CEBU, Philippines - I go to confession. I still do, despite the ‘injustice’ done to me by some Filipino clerical mafia in the Colegio Filipino in Rome, way back in 1977. I have forgiven them, because God forgives my sins as I forgive those who sin against me.
Indeed God writes straight with crooked lines. I find consolation in the Gospel last Sunday (John 12:20-33) which says in part: “Unless a grain of wheat falls to the ground and dies, it remains just one grain. But if it dies, it bears much fruit.”
My children and grandchildren are grateful to God that I survive until now, some 38 years after I almost died due to the machinations of some clerics in Rome. What they did was an injustice not only to me, but also to the Archdiocese of Cebu that sent me there on a scholarship and most especially to the Roman Catholic Church which assures those who go to confession that the priest would keep the “seal of confession” under the penalty excommunication for those who break it.
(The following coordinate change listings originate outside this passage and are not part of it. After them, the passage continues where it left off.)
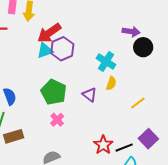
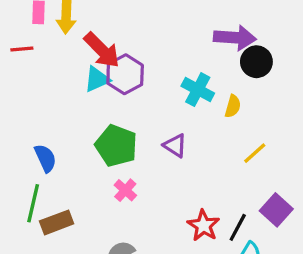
purple arrow: (131, 32) -> (235, 38), size x1.4
red arrow: (49, 33) -> (102, 50), turned -95
yellow semicircle: (111, 83) -> (233, 106), moved
black line: (124, 148) -> (238, 227), turned -36

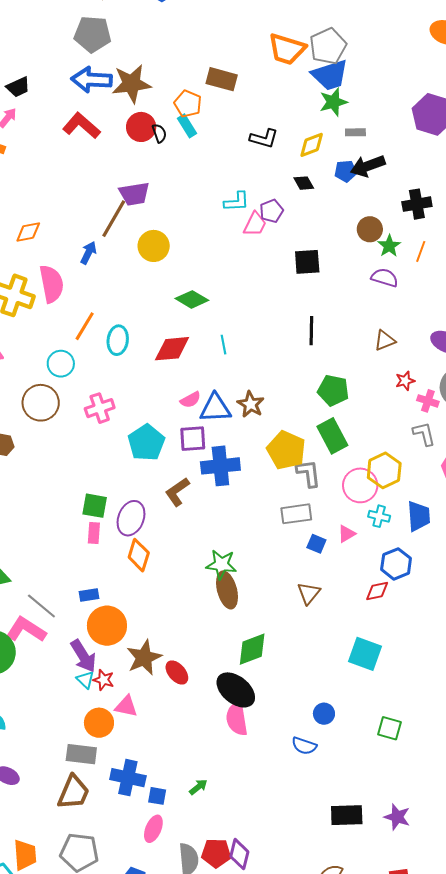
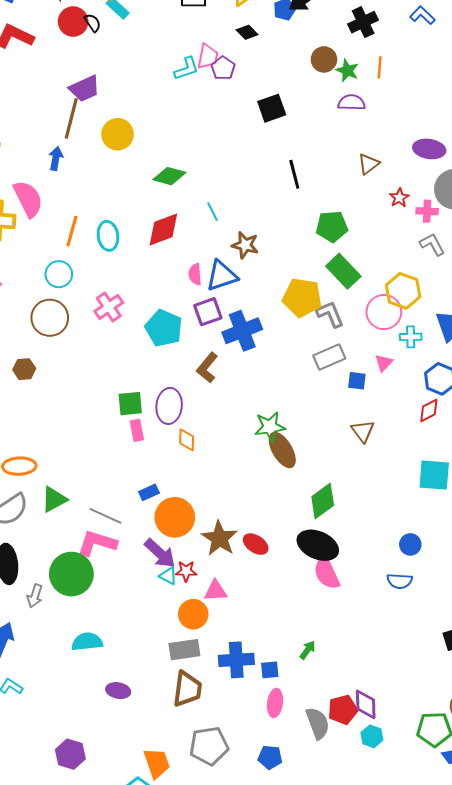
pink trapezoid: (255, 224) -> (208, 56), moved
pink semicircle: (190, 400) -> (195, 274), turned 130
brown star: (251, 404) -> (245, 245), moved
orange diamond: (139, 555) -> (187, 440), size x0.7

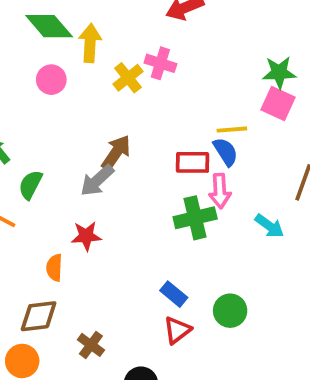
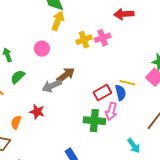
yellow arrow: (90, 43) -> (58, 21), moved
pink cross: (160, 63) -> (103, 38), turned 35
pink circle: (51, 80) -> (42, 49), moved
red rectangle: (193, 162) -> (102, 93), turned -48
cyan arrow: (269, 226) -> (134, 146), moved

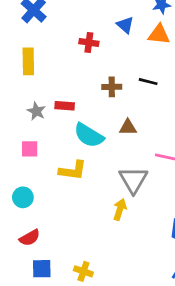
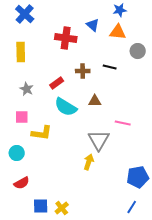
red cross: (89, 43) -> (66, 38), size x1.5
red rectangle: (65, 106) -> (57, 83), moved, turned -40
yellow L-shape: (73, 170) -> (42, 133), moved
blue square: (42, 269) -> (41, 206), moved
yellow cross: (83, 271) -> (62, 208), turned 32

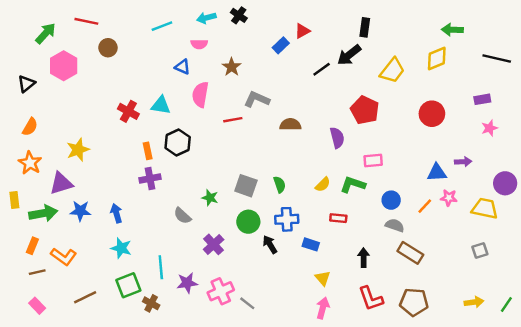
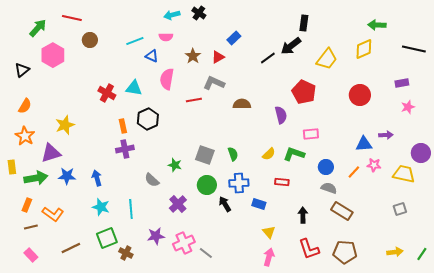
cyan line: (162, 26) -> (135, 41), moved
red triangle: (302, 31) -> (218, 57), moved
cyan line: (161, 267) -> (131, 209), moved

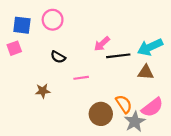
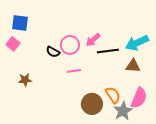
pink circle: (53, 20) -> (70, 45), moved
pink square: (14, 48) -> (13, 44), turned -32
brown star: (43, 91) -> (25, 80), moved
pink semicircle: (152, 107) -> (139, 98), turned -30

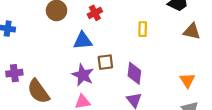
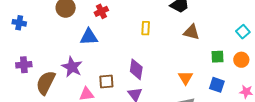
brown square: (105, 62) -> (106, 82), moved
purple star: (83, 75) -> (72, 67), moved
brown semicircle: (38, 91) -> (46, 83), turned 60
St. Ambrose called Adam’s sin for eating the forbidden fruit “felix culpa,” meaning “happy fault,” for after it, God sent His only begotten Son to redeem man. Aside from my children, the Ocaña Learning Center, Inc. (O.L.C.I.) is grateful to God our Father because if it were not for that “injustice”, I would not have gotten married and I would not have thought of starting a school: OLCI.
I still go to confession in preparation for the First Friday of every month. And I confess to Almighty God through the priest in the Redemptorist Church, where there is a regular schedule for confessions. Above the entrance of said Church are the Latin words: “Copiosa apud Eum redemption,” meaning “With Him (God our Father) is abundant redemption.” This jibes with what Pope Francis wrote: “God never tires of forgiving us. It is we who tire of asking for His forgiveness.”